**EXERCISE INPUTS:**
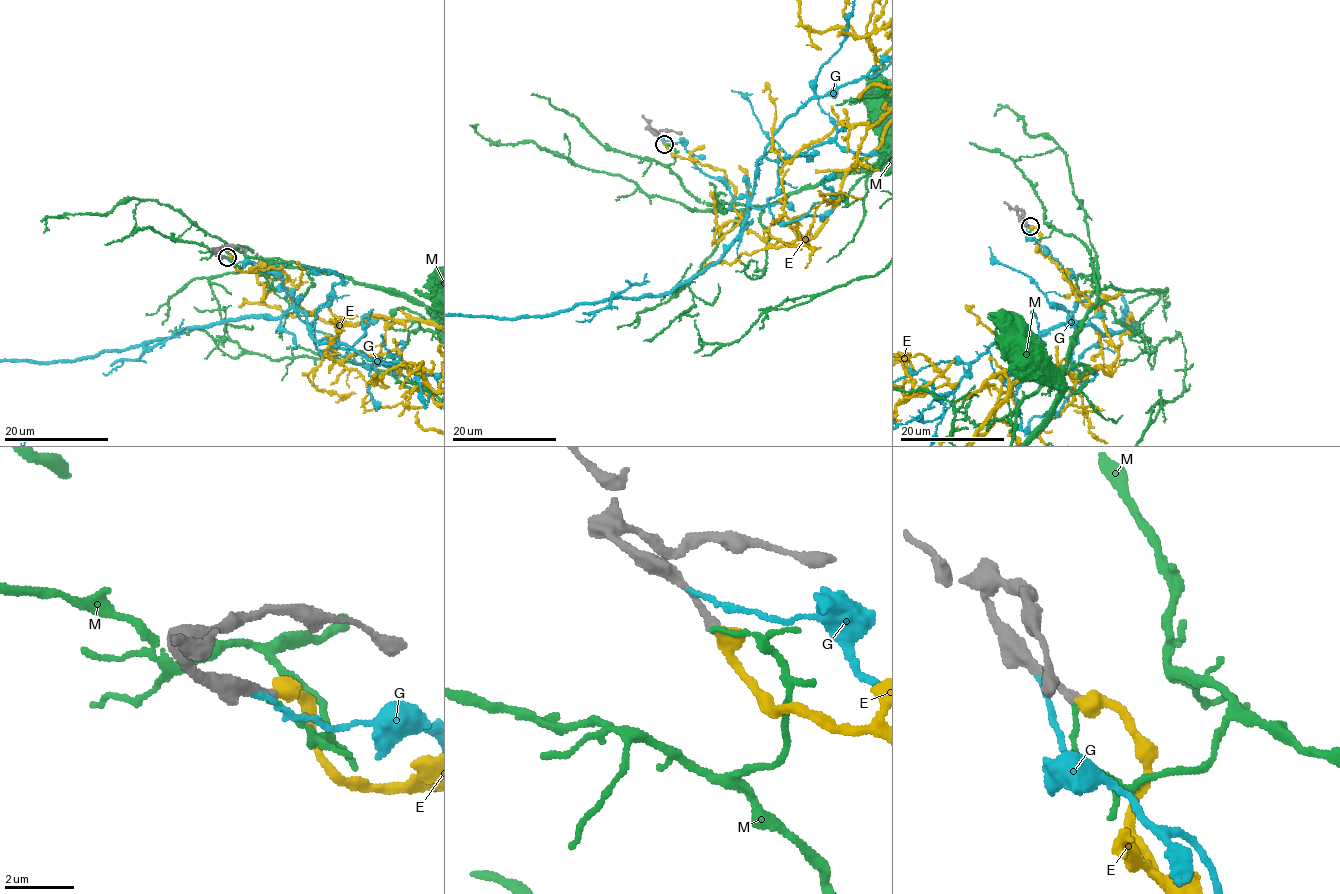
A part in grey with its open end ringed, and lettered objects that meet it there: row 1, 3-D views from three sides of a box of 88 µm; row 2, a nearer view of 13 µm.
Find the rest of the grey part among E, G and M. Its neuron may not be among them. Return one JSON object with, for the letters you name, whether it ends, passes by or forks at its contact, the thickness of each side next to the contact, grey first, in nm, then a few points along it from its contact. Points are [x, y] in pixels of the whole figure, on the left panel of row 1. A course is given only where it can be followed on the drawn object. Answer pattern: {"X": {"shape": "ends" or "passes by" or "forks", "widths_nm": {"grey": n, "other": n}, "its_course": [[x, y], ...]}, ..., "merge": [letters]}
{"E": {"shape": "ends", "widths_nm": {"grey": 240, "other": 460}}, "merge": ["E"]}

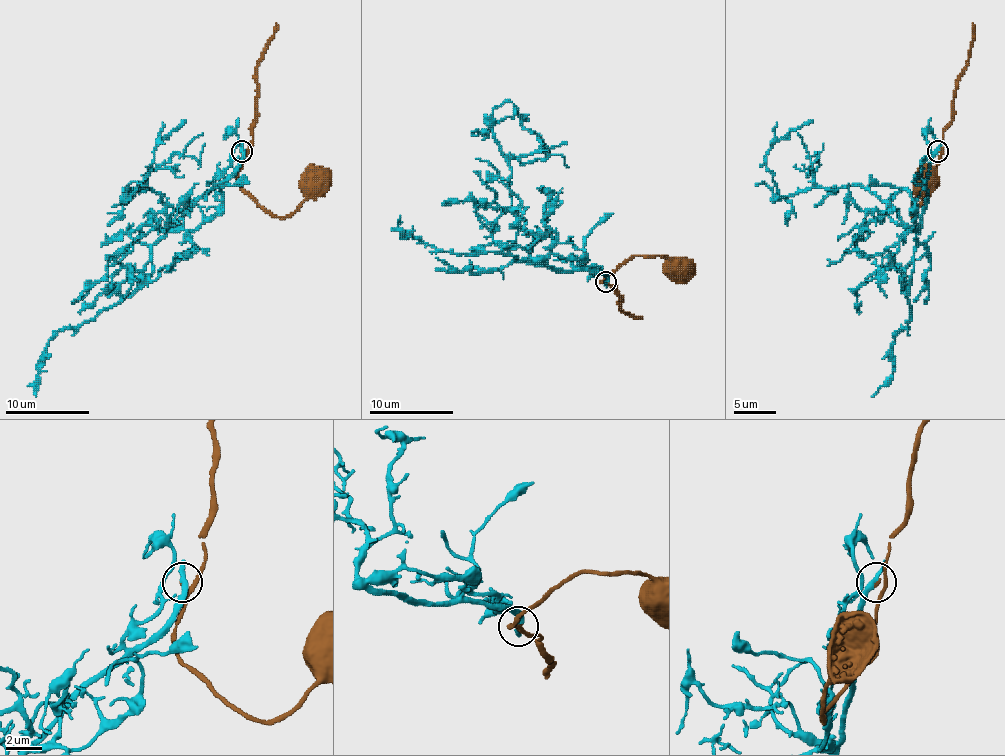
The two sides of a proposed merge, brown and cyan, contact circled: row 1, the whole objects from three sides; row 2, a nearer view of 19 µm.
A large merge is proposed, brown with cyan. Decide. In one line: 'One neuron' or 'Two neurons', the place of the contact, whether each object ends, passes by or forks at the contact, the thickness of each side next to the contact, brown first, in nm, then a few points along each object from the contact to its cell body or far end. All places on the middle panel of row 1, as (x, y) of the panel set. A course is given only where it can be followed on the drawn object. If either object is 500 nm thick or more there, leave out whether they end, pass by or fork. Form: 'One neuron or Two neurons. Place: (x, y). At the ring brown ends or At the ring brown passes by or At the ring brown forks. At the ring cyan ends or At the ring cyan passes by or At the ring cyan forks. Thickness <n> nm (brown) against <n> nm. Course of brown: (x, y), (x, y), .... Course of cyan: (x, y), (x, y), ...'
One neuron. Place: (606, 281). At the ring brown passes by. At the ring cyan passes by. Thickness 170 nm (brown) against 280 nm. Course of brown: (606, 281), (602, 281), (638, 255), (665, 255), (678, 266). Course of cyan: (606, 281), (530, 257), (532, 236), (511, 205), (511, 167), (492, 125), (518, 110), (549, 156)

**WORK TASK:** Here the job is to repeat the entries verbatim while leaving all pictures out.

**THE COMPLETED TASK:**
A part in grey with its open end ringed, and lettered objects that meet it there: row 1, 3-D views from three sides of a box of 88 µm; row 2, a nearer view of 13 µm.
Find the rest of the grey part among E, G and M. Its neuron may not be among them. Return one JSON object with, for the letters you name, whether it ends, passes by or forks at its contact, the thickness of each side next to the contact, grey first, in nm, then a few points along it from its contact. Points are [x, y] in pixels of the whole figure, on the left panel of row 1. A course is given only where it can be followed on the drawn object. Answer pattern: {"X": {"shape": "ends" or "passes by" or "forks", "widths_nm": {"grey": n, "other": n}, "its_course": [[x, y], ...]}, ..., "merge": [letters]}
{"E": {"shape": "ends", "widths_nm": {"grey": 240, "other": 460}}, "merge": ["E"]}

The two sides of a proposed merge, brown and cyan, contact circled: row 1, the whole objects from three sides; row 2, a nearer view of 19 µm.
A large merge is proposed, brown with cyan. Decide. In one line: 'One neuron' or 'Two neurons', the place of the contact, whether each object ends, passes by or forks at the contact, the thickness of each side next to the contact, brown first, in nm, then a few points along each object from the contact to its cell body or far end. All places on the middle panel of row 1, as (x, y) of the panel set. A course is given only where it can be followed on the drawn object. If either object is 500 nm thick or more there, leave out whether they end, pass by or fork. Form: 'One neuron or Two neurons. Place: (x, y). At the ring brown ends or At the ring brown passes by or At the ring brown forks. At the ring cyan ends or At the ring cyan passes by or At the ring cyan forks. Thickness <n> nm (brown) against <n> nm. Course of brown: (x, y), (x, y), .... Course of cyan: (x, y), (x, y), ...'
One neuron. Place: (606, 281). At the ring brown passes by. At the ring cyan passes by. Thickness 170 nm (brown) against 280 nm. Course of brown: (606, 281), (602, 281), (638, 255), (665, 255), (678, 266). Course of cyan: (606, 281), (530, 257), (532, 236), (511, 205), (511, 167), (492, 125), (518, 110), (549, 156)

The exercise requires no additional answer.